The Edinburgh Fringe magazine can be so overwhelming; I decided to flick through and make a note of vaguely familiar faces of comedy. As it runs from A to Z, the first familiar face was Adam Buxton with a crazy look in his eye, looking like he’s trying to Skype from an 80’s computer
Having remembered him from the ‘Adam and Joe Show’ a few years ago and from listening to his BBC podcasts, I was intrigued to see what he was doing so my first Fringe show of 2013 was booked.
The show started a little later than planned (which I’m sure was no fault of Adam’s) but once we got started, Buxton set the tone for the show with a Moby / Michael Stipe melody, similar to this one from his YouTube channel:
As he took the audience through his MacBook, it was funny to see folders, which he didn’t particularly want anyone to see, i.e. ‘Dreams of me bumming Joe’ (his old comedy partner). He discussed random YouTube clips and their often funny and argumentative comments. He did a great job of voicing these comments in various accents to emphasise how silly they sound and point out the spelling mistakes. This is something you could do at home but when presented with Buxton’s comedic touch, he draws out the full effect.
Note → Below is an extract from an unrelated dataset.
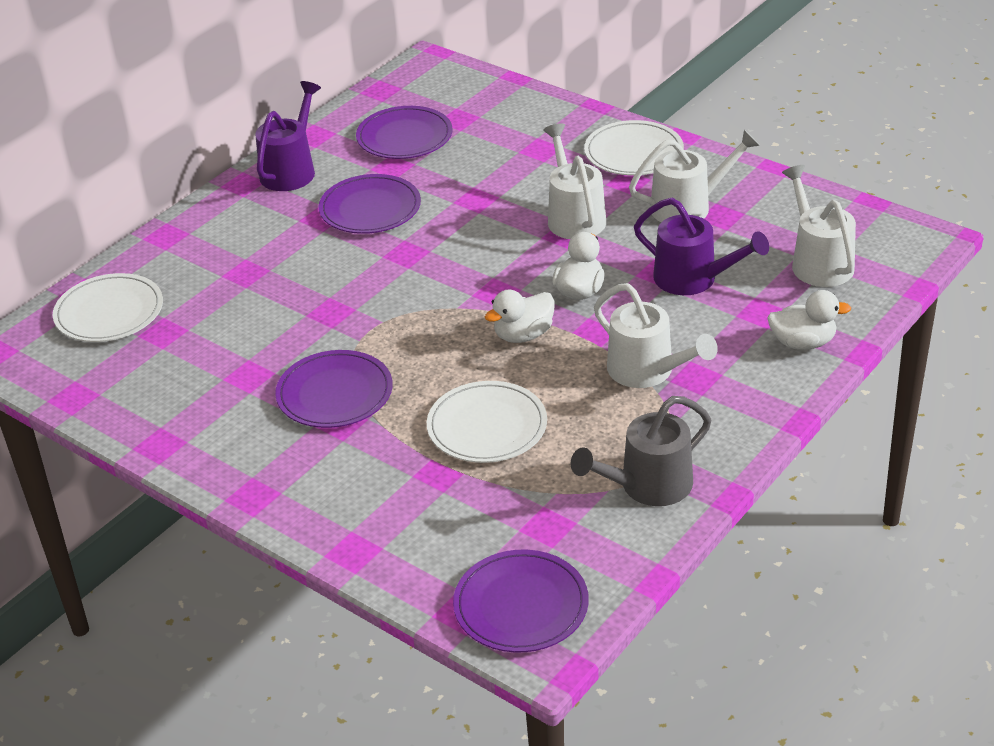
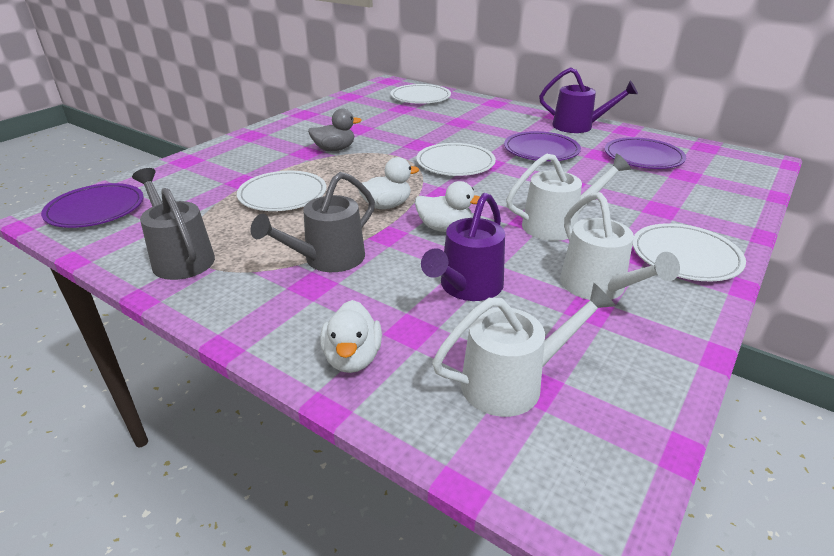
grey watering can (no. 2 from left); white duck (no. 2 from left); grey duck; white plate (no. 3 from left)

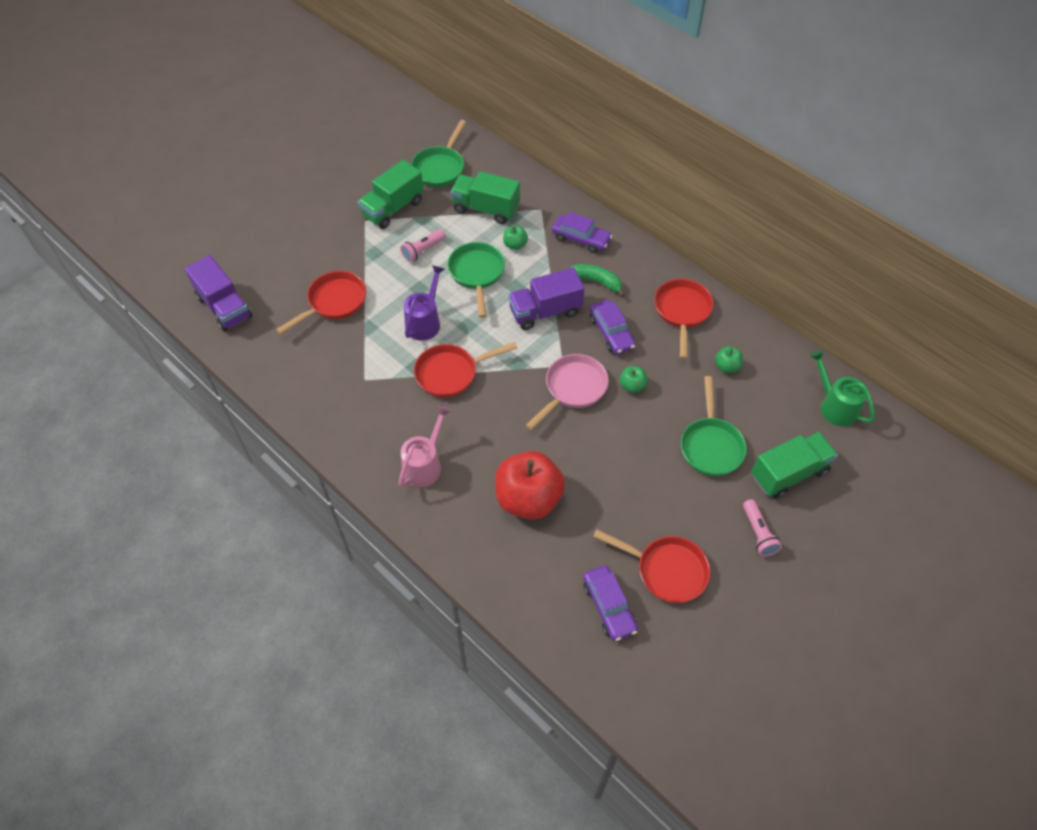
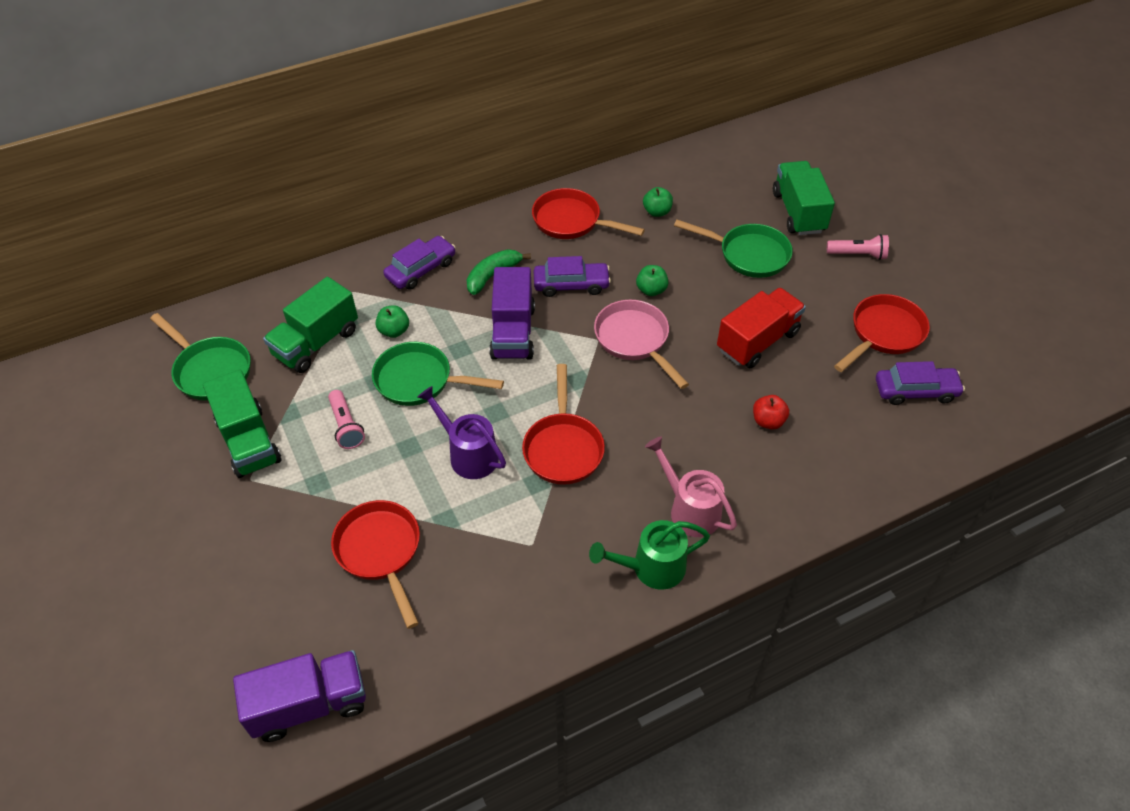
green watering can; red apple; red truck

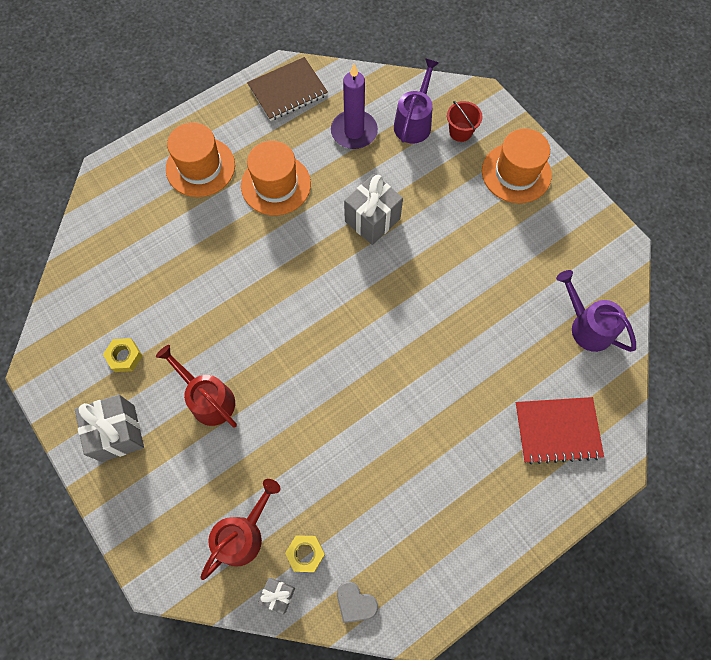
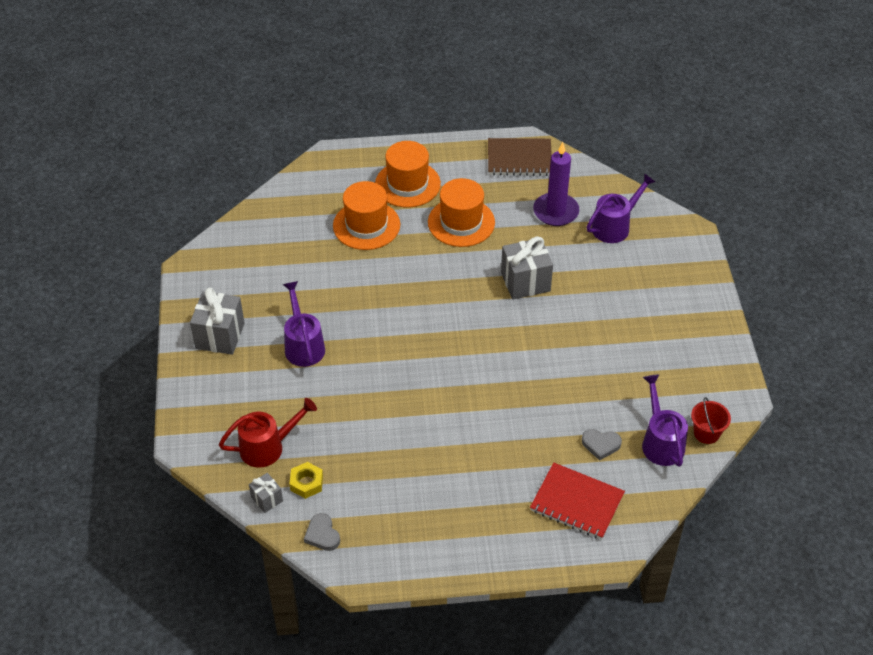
red bucket; orange hat (no. 1 from left); yellow nut (no. 1 from left in the first image); purple watering can (no. 1 from left); grey heart (no. 2 from left)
As he picks out the spelling mistakes, I couldn’t help see Buxton as pompous and nit-picking but when the comments are trying to be serious, it’s funny to see their integrity diminish when they come back with phases like ‘this year was shit begunned’. Apparently he does lots more of this with his show ‘Bug’ on Sky Atlantic and some of the jokes were obviously directed to that audience, which went over my head, as I have yet to see it.
Buxton also showed his love for David Bowie and did a good impression of ‘Zavid’ himself. His other videos included a lot of himself and family and even Brad Pitt singing about poo. However, he apologised for being a little puerile and he responded well to heckles and drunken late night murmurs from the audience. I’m sure everyone was given food for thought in terms of how we present ourselves today in the digital age.